Note: The text first appeared in the September 2019 issue of VIEW magazine. He reappears here to mark the 5th anniversary of Greta Thunberg’s school strike.

It was pretty uncomfortable. And tight of course. Also because she had taken so much with her: a doll’s house, teddy bears, even a tricycle. But at least she didn’t get bored that way – back then, many years ago, in the back seat of her parents’ Volvo.

If you want to understand where Greta Thunberg gets her incredible strength from, her ability to ignore everything that doesn’t matter and not to be nervous even in the presence of the most famous people, you can’t avoid going on a journey back in time.

Greta Tintin Eleonora – just the name that the Stockholm artist couple Malena Ernman and Svante Thunberg gave their newborn daughter on January 3, 2003 sounds like the heroine of an Astrid Lindgren novel.

Exciting years follow: Mother Malena’s career as an opera singer picks up speed. Father Svante therefore gives up his job as an actor. Greta and he can accompany Malena to her engagements in Salzburg, Paris or Berlin in the family Volvo. When Greta’s sister Beata was born in 2006, family happiness seemed perfect. But it won’t stay that way for long.

When Greta starts school, the time of traveling together ends. Even worse: the very quiet girl is bullied, cries a lot and isolates herself at home. Only Moses, the family’s golden retriever, can get close to her.

Greta stops eating and loses weight dramatically. The girl, doctors say, suffers from Asperger’s, a form of autism often associated with high intelligence and the ability to focus extremely. But also because those affected find it difficult to make social contacts or understand the feelings of other people.

Mother Malena gives up her job as an opera singer in order to be able to take better care of her daughter – and to support her. Because Greta has come across a topic that scares her: climate change. A topic that runs in the family. One of Greta’s father’s ancestors, the Swedish Nobel Prize winner Svante Arrhenius, discovered the connection between increasing CO2 emissions and global warming in 1895.

In May 2018, Greta Thunberg won an environmental protection writing competition, on August 20th she dared to take the big step into the public eye. Greta sits down in front of the Swedish parliament all alone with her self-painted sign “Skolstrejk för klimatet” (“School strike for the climate”). The rest is history.

The worldwide “Fridays For Future” movement grows within months from the action of one individual; the girl with the two braids becomes the figurehead of the global fight against climate change – and that has a lot to do with what made life difficult for Greta Thunberg years ago.
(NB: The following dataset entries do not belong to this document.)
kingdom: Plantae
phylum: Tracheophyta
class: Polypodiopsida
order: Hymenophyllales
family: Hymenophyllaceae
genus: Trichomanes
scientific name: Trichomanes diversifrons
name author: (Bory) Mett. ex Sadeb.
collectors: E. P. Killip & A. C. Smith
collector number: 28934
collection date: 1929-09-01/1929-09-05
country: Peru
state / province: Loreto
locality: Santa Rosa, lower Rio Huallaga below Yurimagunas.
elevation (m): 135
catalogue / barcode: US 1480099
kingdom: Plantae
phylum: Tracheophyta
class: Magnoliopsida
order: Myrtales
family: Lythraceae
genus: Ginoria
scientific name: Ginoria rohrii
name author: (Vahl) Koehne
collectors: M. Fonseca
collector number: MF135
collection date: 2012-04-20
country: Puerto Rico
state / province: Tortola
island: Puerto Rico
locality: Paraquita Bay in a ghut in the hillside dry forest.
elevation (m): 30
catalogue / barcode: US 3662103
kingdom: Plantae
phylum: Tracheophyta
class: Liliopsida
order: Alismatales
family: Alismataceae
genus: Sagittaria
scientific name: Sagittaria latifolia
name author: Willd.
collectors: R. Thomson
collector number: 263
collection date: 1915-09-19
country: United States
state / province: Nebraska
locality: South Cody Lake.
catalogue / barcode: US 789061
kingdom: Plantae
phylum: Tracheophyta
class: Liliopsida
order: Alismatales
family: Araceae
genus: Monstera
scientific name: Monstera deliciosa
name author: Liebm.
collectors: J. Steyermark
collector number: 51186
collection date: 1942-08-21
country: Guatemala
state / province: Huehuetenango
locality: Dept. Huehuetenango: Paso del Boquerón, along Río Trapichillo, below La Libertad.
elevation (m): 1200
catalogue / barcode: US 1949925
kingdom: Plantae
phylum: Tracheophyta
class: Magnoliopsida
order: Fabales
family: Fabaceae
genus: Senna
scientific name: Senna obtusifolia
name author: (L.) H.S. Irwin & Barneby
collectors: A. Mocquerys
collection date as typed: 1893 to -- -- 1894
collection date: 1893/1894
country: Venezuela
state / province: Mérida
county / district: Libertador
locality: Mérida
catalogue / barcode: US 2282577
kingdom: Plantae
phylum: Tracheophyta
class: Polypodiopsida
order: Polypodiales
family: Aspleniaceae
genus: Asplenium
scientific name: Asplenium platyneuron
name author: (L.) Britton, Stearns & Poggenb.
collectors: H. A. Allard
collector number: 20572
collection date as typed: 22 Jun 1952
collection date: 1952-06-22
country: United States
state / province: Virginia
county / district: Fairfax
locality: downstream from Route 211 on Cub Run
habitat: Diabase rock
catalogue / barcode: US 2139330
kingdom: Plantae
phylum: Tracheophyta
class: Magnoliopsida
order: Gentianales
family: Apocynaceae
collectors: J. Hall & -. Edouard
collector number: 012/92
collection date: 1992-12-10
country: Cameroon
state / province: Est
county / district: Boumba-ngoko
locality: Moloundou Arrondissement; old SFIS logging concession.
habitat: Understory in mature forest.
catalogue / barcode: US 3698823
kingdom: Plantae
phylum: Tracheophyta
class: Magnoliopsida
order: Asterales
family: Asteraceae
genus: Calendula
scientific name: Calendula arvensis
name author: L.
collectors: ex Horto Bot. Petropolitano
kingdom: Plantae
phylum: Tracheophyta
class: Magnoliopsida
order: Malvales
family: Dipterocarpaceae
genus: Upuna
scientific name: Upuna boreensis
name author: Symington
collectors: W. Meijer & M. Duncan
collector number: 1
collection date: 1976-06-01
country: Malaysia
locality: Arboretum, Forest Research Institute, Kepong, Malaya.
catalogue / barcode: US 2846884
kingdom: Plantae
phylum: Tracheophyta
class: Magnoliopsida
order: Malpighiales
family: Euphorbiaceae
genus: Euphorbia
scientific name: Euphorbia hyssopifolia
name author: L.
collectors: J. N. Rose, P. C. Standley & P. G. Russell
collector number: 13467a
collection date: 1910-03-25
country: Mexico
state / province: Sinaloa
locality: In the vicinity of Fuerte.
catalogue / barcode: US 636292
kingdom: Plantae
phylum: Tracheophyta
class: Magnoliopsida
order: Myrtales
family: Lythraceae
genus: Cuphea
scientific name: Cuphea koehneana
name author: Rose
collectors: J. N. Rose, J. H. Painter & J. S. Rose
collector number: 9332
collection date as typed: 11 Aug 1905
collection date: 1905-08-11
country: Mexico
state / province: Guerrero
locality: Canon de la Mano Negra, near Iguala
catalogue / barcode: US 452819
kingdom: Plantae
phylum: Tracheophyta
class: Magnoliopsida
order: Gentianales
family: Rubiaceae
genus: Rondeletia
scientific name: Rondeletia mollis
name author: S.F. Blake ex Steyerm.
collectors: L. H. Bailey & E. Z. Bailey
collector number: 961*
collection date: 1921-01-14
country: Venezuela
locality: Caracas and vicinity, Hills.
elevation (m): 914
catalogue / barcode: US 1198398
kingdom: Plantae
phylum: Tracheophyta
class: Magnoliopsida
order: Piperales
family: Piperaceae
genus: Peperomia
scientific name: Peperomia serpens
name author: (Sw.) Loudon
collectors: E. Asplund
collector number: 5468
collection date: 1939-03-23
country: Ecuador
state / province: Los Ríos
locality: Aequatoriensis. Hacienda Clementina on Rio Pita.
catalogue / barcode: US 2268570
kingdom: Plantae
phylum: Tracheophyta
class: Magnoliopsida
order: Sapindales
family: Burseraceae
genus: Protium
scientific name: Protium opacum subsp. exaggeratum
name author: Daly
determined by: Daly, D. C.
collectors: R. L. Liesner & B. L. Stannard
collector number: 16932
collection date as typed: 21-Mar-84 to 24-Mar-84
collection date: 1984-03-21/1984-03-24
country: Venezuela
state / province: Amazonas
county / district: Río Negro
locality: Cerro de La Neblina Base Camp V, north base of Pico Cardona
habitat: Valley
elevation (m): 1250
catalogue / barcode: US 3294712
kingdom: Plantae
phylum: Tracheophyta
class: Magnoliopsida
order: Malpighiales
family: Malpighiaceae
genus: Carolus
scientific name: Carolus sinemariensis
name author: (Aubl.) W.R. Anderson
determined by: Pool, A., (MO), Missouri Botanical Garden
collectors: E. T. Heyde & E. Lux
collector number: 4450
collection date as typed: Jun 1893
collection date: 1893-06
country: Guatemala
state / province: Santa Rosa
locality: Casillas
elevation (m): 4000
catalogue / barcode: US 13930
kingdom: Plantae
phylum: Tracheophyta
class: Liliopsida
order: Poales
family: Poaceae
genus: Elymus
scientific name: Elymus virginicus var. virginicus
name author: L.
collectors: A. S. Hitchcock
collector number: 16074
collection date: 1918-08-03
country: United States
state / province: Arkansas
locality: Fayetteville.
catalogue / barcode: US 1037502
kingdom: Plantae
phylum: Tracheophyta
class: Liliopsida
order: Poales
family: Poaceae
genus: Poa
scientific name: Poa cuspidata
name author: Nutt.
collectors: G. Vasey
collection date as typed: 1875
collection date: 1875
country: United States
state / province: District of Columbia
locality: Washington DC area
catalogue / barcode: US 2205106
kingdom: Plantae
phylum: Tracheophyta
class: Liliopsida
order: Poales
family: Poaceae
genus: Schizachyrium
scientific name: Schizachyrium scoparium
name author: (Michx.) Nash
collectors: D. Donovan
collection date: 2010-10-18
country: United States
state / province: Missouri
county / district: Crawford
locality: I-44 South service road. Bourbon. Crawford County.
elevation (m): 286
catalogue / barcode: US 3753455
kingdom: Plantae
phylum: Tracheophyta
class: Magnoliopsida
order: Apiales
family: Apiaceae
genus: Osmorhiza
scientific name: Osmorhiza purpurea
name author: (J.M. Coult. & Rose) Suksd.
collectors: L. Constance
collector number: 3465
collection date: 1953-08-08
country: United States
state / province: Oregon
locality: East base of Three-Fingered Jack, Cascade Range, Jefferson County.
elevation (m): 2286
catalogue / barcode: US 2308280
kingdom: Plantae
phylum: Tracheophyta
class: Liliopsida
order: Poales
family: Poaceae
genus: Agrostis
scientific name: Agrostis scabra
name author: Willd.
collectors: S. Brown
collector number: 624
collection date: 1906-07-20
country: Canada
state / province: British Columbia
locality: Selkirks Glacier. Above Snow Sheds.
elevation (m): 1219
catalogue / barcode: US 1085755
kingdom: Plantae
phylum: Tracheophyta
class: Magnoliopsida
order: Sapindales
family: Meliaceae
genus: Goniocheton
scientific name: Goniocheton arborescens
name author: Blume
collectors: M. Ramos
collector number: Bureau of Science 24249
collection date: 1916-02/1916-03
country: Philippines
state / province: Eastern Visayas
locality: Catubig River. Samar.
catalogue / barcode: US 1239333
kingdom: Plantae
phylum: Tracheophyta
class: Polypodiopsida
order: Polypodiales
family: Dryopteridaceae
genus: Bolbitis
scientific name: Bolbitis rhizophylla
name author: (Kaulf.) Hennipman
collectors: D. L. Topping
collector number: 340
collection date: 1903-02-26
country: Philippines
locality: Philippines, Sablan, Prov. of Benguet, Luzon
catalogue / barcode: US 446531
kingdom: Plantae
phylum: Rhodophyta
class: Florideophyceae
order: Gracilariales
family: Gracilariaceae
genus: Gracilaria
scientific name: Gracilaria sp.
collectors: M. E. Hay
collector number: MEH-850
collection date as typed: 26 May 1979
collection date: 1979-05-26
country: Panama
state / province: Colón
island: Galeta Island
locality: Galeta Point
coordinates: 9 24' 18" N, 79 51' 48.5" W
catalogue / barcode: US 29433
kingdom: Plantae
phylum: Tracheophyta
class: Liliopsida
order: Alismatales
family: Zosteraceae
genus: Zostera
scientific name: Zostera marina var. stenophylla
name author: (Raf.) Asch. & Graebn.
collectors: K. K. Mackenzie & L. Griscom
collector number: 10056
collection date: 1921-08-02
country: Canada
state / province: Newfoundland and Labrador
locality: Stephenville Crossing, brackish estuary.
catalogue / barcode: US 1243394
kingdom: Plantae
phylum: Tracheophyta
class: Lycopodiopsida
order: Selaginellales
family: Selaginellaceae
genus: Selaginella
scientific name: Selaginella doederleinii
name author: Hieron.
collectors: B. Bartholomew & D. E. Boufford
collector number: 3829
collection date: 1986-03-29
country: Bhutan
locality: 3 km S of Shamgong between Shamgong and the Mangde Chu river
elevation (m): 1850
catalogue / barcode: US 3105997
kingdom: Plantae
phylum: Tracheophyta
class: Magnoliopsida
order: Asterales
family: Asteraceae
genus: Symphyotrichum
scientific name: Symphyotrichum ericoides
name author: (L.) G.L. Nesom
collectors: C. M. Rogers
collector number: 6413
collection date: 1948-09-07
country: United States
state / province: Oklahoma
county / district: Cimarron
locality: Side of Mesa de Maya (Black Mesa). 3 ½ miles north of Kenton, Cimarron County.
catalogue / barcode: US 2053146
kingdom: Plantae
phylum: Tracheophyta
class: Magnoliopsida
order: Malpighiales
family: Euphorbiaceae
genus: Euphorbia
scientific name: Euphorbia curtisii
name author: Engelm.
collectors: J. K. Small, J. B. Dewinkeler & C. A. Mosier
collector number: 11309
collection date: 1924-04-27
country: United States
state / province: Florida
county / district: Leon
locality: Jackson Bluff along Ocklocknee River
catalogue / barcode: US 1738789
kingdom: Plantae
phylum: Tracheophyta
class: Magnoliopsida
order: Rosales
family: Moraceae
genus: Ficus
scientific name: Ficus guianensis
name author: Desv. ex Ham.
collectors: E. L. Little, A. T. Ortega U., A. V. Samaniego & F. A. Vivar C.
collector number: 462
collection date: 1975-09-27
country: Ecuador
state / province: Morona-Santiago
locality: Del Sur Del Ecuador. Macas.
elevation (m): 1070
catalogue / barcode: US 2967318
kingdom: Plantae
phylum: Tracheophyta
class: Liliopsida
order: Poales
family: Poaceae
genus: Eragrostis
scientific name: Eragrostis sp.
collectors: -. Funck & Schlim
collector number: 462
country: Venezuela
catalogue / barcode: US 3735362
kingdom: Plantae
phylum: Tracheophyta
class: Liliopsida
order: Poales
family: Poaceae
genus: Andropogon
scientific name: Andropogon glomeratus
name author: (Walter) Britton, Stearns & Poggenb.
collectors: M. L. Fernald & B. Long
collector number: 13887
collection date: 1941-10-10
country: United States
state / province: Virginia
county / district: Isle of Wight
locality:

People feel that precisely because this girl lives in her own world, she is protected from the temptations of fame. Even if she wins the Nobel Peace Prize now, Greta Thunberg will never be like U2 singer Bono, who likes to claim to want to save the world but hides his many millions in tax havens.

Ego, fame, wealth are terms that play no role in Greta’s world. The only thing that matters is what is at stake. And it’s worth fighting for.